START DOCUMENT SEGMENT

Here's What I Learned About Money After Using Acorns

By Chrissa Hardy on 14 April 2016 4 comments

I have a rich history of being broke. I've always struggled with managing my money properly, and being able to resist the urge to buy things I don't need, rather than saving for my future. The problem with the future is that it's the future. It's off in the distance, a haze that I can't even see. There's no immediate reward in investing or saving. When faced with a new book, a flowy frock, or a delicious meal, the peace of mind that comes with planning for the future has always seemed like the boring, undesirable option. Until now.

Now, I'm actually an adult. I've got big plans that go beyond what I'll be doing this coming Saturday night, and they involve retiring comfortably with lots of cash in the bank and lots of grandkids running around my yard. And what caused this shift in mindset was not only age, but also, Acorns.

How It Works

Acorns is a service that takes your electronic spare change, and invests it into a diversified portfolio. A team of experts, including mathematicians, financial experts, and top investors work behind the scenes to make sure your chump change grows into a brilliant little nest egg. You connect your bank account to your Acorns account, and the "spare change" from each transaction in that bank account gets automatically transferred into your Acorns account.

So, for example, with the bank I use, I have a checking account with a debit card, a savings account, and a credit card. Acorns sees the transactions of all these accounts, and rounds up the total of each purchase to the next dollar. If I buy something on Amazon and spend $19.60 — whether I use my debit card or credit card to pay — Acorns will round that transaction up to $20.00, and invest the remaining $.40. Once the round ups reach $5.00, the funds will be automatically deducted from my checking account, and Acorns will invest it.

The investments are spread over large company stocks, small company stocks, emerging market stocks, real estate, corporate bonds, and government bonds. Based on your investing goal and general time frame, you can change your investing style from conservative to aggressive whenever you want.

It's easy, convenient, and it really teaches you a lot about money — especially if you're prone to recklessly spending all your dough. Here's what I learned about money after using Acorns for just three months. (See also: 5 MicroSaving Tools to Help You Start Saving Now)

Investing Doesn't Need to Be Complicated

I've had a few investment accounts through previous employers, and it always seemed like such a complex and intimidating process to make the right investment decisions. It was like learning a new language, and I can't even remember most of the French I learned in high school, so I felt utterly left out.

But Acorns breaks it down and lets you see any changes to your investments in real time. You can also make changes to your portfolio at any time, depending on your goals. It could not be a more painless process.

Patience Is Money

They say, "Time is money" but I'd argue that patience, specifically, is way more valuable. Because you can't get anywhere in saving money or investing money without patience. Safeguarding your financial future takes a long time, and you need to be in it for the long haul, if you're going to do it right. Luckily, by using Acorns, and playing with their projection tools, that hazy future is a whole lot clearer.

END DOCUMENT SEGMENT

ACTIVITY A>
In the Acorns article, switch "three months" to "six months" and write out everything from "It's easy, convenient, and" down to "utterly left out.".
ACTIVITY B>
For each statement, say whether the Acorns article supports it, answering yes or no and quoting the words of the article that decide it. (i) Acorns rounds up the total of each purchase to the next dollar. (ii) The round ups are deducted from the checking account once they reach $10.00. (iii) The investing style can be changed only once a year.

START DATA BELOW

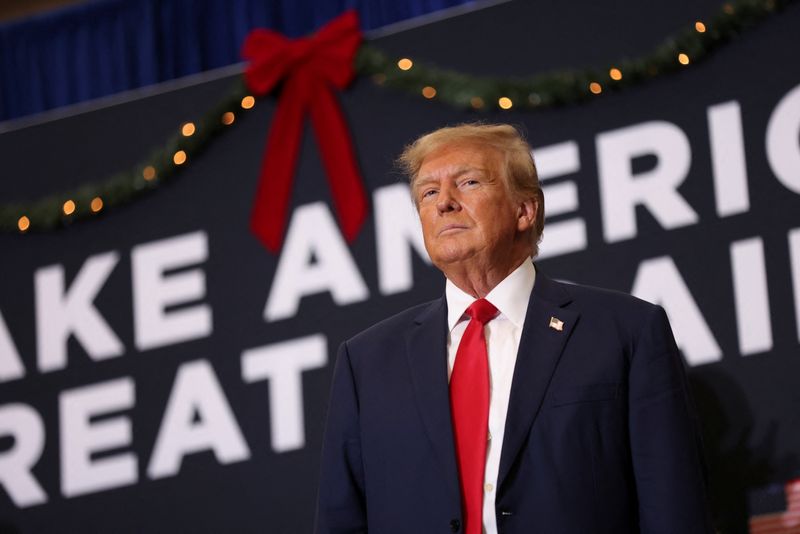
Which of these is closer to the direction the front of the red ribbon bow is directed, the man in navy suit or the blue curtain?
the man in navy suit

END DATA BELOW

PROBLEM SOLUTION A>
It's easy, convenient, and it really teaches you a lot about money — especially if you're prone to recklessly spending all your dough. Here's what I learned about money after using Acorns for just six months. (See also: 5 MicroSaving Tools to Help You Start Saving Now)

Investing Doesn't Need to Be Complicated

I've had a few investment accounts through previous employers, and it always seemed like such a complex and intimidating process to make the right investment decisions. It was like learning a new language, and I can't even remember most of the French I learned in high school, so I felt utterly left out.

PROBLEM SOLUTION B>
(i) Yes: "rounds up the total of each purchase to the next dollar."
(ii) No: "Once the round ups reach $5.00, the funds will be automatically deducted from my checking account."
(iii) No: "you can change your investing style from conservative to aggressive whenever you want."